Per farci sentire in Europa l’unica è firmare il referendum StopAusterità, non a caso temuto dai “manovratori”

sabato, 13 settembre 2014

La spaccatura pubblica manifestatasi all’Ecofin di ieri, con la Commissione che striglia preventivamente l’Italia anche solo sull’ipotesi di una maggiore “flessibilità”, conferma che sarà impossibile cambiare le politiche di bilancio dell’Ue attraverso la diplomazia di vertice. L’atteggiamento dei governanti che promettono riforme sperando di ottenere in cambio, sulla fiducia, un occhio di riguardo e magari il rinvio della morsa del Fiscal Compact, già da tre anni viene regolarmente disatteso dalla realtà. Il rispetto letterale dei trattati, l’austerità al primo posto, restano le direttive inderogabili, semmai inasprite dalla Commissione Juncker rispetto alla Commissione Barroso.
Per questo sono convinto che la politica debba riprendere la strada del coinvolgimento dei cittadini, della partecipazione attiva, se vuole tornare ad essere efficace. Per pesare in Europa bisogna fare per davvero “i compiti a casa”. Cioè mettere nero su bianco che l’Italia è pronta a derogare da una disciplina di bilancio e da uno scadenziario ottuso di pagamento del debito che ne strangolano l’economia, trascinando a fondo anche il futuro dei suoi partner comunitari.
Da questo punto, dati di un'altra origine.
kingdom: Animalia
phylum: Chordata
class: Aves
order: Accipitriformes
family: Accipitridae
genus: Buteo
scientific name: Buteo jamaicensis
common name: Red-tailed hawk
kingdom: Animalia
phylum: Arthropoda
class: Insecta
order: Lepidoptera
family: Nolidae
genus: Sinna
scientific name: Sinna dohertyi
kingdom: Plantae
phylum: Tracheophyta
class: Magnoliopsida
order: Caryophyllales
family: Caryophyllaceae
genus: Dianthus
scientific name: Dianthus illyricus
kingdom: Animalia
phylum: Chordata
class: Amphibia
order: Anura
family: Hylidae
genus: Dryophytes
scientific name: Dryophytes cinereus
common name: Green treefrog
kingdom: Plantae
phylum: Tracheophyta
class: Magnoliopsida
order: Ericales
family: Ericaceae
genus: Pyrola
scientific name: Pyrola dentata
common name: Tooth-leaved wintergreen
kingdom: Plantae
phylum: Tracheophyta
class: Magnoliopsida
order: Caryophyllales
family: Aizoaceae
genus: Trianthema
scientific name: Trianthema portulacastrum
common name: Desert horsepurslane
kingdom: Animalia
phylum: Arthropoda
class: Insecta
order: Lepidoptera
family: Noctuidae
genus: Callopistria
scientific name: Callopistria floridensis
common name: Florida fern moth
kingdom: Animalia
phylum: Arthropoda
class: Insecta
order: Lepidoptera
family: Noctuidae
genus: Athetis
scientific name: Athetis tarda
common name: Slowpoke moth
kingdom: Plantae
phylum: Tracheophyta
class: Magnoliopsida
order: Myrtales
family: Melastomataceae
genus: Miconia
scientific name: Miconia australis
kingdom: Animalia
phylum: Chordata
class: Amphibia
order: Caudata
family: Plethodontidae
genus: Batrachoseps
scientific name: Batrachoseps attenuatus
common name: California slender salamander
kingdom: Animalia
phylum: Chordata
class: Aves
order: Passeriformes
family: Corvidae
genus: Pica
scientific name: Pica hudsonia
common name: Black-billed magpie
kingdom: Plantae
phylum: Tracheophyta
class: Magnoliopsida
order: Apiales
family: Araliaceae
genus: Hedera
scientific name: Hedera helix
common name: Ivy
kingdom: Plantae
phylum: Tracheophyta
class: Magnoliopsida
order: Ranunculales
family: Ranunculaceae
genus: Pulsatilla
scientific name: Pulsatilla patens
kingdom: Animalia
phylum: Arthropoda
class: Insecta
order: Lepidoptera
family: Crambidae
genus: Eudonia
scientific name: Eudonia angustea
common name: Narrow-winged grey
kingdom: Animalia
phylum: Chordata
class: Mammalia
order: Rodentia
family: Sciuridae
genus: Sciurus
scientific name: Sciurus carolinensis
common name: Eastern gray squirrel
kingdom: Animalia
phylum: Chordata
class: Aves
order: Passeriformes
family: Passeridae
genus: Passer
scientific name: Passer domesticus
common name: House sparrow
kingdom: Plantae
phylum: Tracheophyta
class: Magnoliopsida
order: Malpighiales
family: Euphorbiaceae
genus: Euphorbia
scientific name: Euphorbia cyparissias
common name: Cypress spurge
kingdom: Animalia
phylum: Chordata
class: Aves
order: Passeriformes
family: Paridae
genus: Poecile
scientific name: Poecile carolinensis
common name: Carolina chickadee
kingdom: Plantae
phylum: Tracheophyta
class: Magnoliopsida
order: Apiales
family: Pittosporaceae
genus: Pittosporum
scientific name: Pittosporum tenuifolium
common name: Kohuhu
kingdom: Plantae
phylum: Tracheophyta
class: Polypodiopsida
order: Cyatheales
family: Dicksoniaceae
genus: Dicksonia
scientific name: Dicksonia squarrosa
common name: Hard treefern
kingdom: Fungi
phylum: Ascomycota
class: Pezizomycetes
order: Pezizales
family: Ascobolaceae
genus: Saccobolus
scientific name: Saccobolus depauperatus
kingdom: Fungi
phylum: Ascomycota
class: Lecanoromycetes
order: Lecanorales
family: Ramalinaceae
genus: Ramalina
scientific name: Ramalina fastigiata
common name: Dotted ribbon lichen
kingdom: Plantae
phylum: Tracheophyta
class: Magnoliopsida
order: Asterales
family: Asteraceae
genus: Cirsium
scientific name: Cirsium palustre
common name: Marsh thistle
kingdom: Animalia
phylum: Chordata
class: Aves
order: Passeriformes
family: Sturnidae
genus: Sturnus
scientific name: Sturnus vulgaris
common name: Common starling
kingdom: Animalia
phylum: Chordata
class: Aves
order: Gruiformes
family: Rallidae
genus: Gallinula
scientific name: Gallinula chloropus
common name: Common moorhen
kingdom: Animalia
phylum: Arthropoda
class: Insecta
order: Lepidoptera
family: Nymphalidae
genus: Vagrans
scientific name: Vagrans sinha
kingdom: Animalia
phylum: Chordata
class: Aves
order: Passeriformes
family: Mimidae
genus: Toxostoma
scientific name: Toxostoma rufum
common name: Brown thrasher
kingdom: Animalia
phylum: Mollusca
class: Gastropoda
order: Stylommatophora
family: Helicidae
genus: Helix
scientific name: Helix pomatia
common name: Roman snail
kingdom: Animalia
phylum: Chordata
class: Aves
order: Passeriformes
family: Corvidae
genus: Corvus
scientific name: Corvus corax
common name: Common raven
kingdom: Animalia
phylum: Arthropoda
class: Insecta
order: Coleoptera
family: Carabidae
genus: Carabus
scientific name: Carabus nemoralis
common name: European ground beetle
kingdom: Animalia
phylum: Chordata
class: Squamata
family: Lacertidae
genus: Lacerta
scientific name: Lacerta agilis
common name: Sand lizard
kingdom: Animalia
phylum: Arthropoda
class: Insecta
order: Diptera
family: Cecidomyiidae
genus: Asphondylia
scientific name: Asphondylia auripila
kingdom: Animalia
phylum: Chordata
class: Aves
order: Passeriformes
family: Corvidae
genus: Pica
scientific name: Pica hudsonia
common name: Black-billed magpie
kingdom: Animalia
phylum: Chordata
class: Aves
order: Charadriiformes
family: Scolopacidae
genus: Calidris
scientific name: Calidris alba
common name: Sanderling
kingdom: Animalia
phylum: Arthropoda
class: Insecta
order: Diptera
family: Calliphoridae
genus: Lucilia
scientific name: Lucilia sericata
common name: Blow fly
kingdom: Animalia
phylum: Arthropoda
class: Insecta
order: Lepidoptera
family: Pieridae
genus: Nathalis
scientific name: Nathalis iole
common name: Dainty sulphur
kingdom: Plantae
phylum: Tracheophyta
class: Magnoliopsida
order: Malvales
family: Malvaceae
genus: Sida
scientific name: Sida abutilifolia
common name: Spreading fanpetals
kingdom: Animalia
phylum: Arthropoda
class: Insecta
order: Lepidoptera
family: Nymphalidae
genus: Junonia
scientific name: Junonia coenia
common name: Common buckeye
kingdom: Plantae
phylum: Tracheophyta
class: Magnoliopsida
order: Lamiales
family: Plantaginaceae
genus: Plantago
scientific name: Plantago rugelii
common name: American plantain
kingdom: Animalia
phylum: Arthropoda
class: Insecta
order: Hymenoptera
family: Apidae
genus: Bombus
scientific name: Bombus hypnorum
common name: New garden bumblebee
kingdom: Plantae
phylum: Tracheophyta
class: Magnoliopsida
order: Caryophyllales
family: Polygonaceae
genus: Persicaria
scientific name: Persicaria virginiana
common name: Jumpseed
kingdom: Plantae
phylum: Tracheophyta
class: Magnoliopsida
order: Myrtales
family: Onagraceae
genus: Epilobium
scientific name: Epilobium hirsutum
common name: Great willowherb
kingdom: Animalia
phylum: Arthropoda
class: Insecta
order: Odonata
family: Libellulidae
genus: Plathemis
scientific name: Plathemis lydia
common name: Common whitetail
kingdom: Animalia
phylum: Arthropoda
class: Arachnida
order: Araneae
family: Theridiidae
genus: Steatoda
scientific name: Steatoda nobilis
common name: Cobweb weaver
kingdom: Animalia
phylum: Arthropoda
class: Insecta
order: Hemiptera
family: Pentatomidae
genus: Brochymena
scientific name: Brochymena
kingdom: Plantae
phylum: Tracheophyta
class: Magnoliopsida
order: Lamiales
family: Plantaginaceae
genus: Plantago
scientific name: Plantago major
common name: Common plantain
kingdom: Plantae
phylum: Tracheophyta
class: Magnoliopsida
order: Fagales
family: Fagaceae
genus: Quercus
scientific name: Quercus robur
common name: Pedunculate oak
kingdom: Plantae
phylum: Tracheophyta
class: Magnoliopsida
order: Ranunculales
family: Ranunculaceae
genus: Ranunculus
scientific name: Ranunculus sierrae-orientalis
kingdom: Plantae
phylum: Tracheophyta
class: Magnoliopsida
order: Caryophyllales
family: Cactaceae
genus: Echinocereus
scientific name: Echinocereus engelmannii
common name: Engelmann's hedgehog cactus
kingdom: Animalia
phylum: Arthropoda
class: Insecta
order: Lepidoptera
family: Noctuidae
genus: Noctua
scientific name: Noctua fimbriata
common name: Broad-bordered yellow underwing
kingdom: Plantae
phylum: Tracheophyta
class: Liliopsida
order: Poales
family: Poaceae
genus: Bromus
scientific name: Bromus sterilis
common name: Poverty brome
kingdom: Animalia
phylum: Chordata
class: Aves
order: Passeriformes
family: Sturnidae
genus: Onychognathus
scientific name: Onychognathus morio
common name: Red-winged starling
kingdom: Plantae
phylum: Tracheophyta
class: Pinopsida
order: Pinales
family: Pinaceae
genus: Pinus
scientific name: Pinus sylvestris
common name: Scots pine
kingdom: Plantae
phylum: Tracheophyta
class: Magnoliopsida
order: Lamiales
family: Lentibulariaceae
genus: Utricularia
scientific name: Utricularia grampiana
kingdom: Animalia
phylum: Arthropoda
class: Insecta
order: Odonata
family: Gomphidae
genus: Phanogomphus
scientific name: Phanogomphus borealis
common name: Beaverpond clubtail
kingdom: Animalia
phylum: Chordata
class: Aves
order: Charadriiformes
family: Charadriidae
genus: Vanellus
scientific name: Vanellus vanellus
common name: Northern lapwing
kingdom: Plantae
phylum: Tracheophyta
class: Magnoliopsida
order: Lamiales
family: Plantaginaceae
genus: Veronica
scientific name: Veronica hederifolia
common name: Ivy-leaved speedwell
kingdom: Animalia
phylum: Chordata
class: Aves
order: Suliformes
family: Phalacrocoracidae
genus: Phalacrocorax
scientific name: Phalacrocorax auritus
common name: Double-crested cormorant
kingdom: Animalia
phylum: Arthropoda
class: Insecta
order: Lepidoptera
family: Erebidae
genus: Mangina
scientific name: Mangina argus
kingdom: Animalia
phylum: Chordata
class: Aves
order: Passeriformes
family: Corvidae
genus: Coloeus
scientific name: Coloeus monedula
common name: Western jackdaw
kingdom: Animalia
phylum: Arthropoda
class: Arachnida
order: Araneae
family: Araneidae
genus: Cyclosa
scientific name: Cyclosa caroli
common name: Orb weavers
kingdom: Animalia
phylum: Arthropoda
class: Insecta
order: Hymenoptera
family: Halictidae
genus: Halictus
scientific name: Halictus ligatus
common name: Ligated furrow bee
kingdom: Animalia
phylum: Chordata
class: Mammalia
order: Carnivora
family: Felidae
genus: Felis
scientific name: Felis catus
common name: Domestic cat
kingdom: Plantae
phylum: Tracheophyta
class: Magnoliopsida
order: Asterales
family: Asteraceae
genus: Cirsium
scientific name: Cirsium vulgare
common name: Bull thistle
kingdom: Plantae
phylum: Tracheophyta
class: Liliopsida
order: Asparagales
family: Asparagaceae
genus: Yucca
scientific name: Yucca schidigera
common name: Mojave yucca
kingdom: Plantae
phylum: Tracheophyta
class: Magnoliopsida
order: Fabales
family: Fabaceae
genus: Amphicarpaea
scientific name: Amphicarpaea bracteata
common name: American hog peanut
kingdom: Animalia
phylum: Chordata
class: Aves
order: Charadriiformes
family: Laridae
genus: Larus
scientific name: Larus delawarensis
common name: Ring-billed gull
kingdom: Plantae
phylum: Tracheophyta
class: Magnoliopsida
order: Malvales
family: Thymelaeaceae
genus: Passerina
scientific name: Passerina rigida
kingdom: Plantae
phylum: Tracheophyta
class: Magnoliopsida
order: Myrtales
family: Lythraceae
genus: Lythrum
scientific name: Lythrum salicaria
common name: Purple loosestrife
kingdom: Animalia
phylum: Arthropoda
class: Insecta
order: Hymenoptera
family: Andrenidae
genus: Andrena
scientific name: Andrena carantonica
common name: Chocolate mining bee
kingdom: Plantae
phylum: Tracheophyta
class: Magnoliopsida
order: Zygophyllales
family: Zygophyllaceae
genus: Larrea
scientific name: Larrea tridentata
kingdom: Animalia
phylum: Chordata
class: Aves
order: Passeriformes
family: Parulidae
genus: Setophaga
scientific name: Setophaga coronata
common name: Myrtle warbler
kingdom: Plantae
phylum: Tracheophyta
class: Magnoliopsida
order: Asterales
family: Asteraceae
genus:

Mancano poco più di due settimane. Entro il 30 settembre dovrà essere completata la raccolta di firme per il referendum abrogativo di quattro norme della legge 243 del 2012, in pratica la legge attuativa dell’obbligo di pareggio di bilancio, introdotto addirittura nella nostra Costituzione. Finora la raccolta di firme è stata circondata da una cortina di silenzio perchè i leader politici preferiscono la diplomazia di vertice all’azione dal basso. Solo la Cgil sta fornendo un appoggio sostanziale alla raccolta delle firme, ma rischia di non bastare. A parole si dicono d’accordo quasi tutti con le ragioni del referendum ma in pratica i teorici delle manovre di vertice lo temono. Eppure, ne sono certo, se superassimo il traguardo delle 500 mila firme prima della fine del mese, in Europa comincerebbero a portare più rispetto per le nostre ragioni. Questo difatti è un referendum europeista, che opera cioè nel senso di una visione sociale del nostro destino comune. Temo invece che per reazione ai vari Katainen teorici dell’austerità, riesploda in Italia un’ondata anti-europeista magari stavolta guidata dal premier Renzi, autoproclamatosi leader del “partito della nazione”. Non abbiamo bisogno della vecchia retorica fascistoide da “nazione proletaria”, abbiamo bisogno di una nuova Europa sociale. Per questo vi invito tutti a Firmare nei pochi giorni che mancano, nei luoghi indicati dal sito del comitato promotore del referendum.